Days Of Future Past, Byrne & Austin, John Romita Jr, 138-146 plus Annual 4, 175pps, 2006.
The classic alternate future story, Kitty alone with a demon, unimpressive art by Romita Jr on the annual.

Rogue Storm, Dave Cockrum (with name misspelled on the cover), 144-150, 185pps, 2006.
Storm vs Doc Doom, Magneto, a bit of a disappointment.

God Loves Man Kills, Dave Cockrum, Brent Anderson, 151-153, Annual 5, Marvel Graphic Novel 5, 177pps, 2007.
Storm vs the White Queen, FF team up, plus the 48 page graphic novel of the title which was originally published as an oversize 48 page book and now reprinted here at half the original size.

Night Screams, Dave Cockrum, Bill Sienkiewicz, Brent Anderson, 154-161, 191pps, 2008.
More Starjammers, the new Brotherhood of Evil Mutants, Storm vs Dracula, the demon Belasco and his pet monster S'ym which is a comics in-joke about creator Dave Sim and his creation Cerebus of whom S'ym is a parody.

Beyond The Farthest Star, Dave Cockrum, Paul Smith, 162-168, 191pps, 2009.
The hideous aliens The Brood, the beginning of stylish artist Paul Smith's all too short run. One of the best runs of the series.

Scarlet In Glory, Paul Smith, 169-175, 194pps, 2009.
The Morlocks, X-Men in Japan, the rehabilitation of Rogue, all good stuff.
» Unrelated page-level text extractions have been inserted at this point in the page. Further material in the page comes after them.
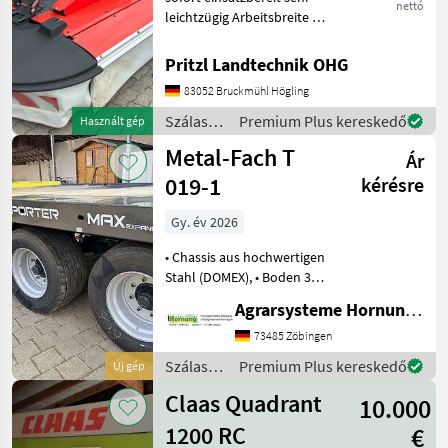
nettó
leichtzügig Arbeitsbreite 2,
95 m Antriebssatz
1000U/min. 4 Trommeln
Pritzl Landtechnik OHG
Schnitthöhenverstellung 2
83052 Bruckmühl Högling
Federn für Entlastung
Gelenkwelle Frontkasza,
Szálastakarmány
Premium Plus kereskedő
Használt gép
betakarítók
Metal-Fach T
Ár
/ Kuhn
019-1
kérésre
Gy. év 2026
• Chassis aus hochwertigen
Stahl (DOMEX), • Boden 3
mm / erhöhte Seitliche
Agrarsysteme Hornung GmbH & Co. KG
Plattformkannte, 35 mm •
Achsen 300 x 90 / Q80 /1850
73485 Zöbingen
mm 8 Bolzen / ADR
Szálastakarmány
Premium Plus kereskedő
Új gép
Federung, • Deic
betakarítók
Claas Quadrant
10.000
/ Metal-
Fach
1200 RC
€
Blood Feud, John Romita Jr (plus several others), 176-179, Annual 6, New Mutants 13-14, Marvel Team-Up 100, 194pps, 2010.
Drac's back, S'ym's back, more Evil Mutants and Morlocks; bit of a hodge-podge as the sources would indicate.

Legacy Of The Lost, John Romita Jr, Barry Windsor-Smith, 185-191, 193pps, 2011.
Forge heart Storm, the Wraith (cf. Rom the Spaceknight), Kulan-Gath transforms New York, Rachel Summers (daughter of Scott and Jean Grey from an alternate future which for me marked the long slow decline of the title into incomprehensible and unneccessary but profitable complexity) appears.

Next in the series, The Gift,  is supposedly coming soon but as Disney/Marvel having been having words with Panini, I'm not holding my breath and Amazon aren't currently listing it.

3. Related tites from Panini.

Wolverine First Class: Rookie, Fred van Lente (writer), various artists, issues 1-8, 193 pps, 2009.
Early adventures of Kitty & Wolverine. Don't know when this was written, not long ago I suspect. This may also be a complete mini-series; again, I don't know, but it's lightweight fun.

X-Men The Hidden Years: The Ghost & the Darkness, John Byrne writer/artist, Tom Palmer inks, 1-7, X-Men 94, no page numbers, 2011.
The first collection of a series (published 1999-2001) which was cancelled, to Byrne's annoyance, with issue 22 so, theoretically, there should be another couple of volumes to come, but I'm not hopeful (see above). The series was designed to fit in the period when Uncanny went to reprint and end with the arrival of the new X-men. Nice artwork, just okay stories.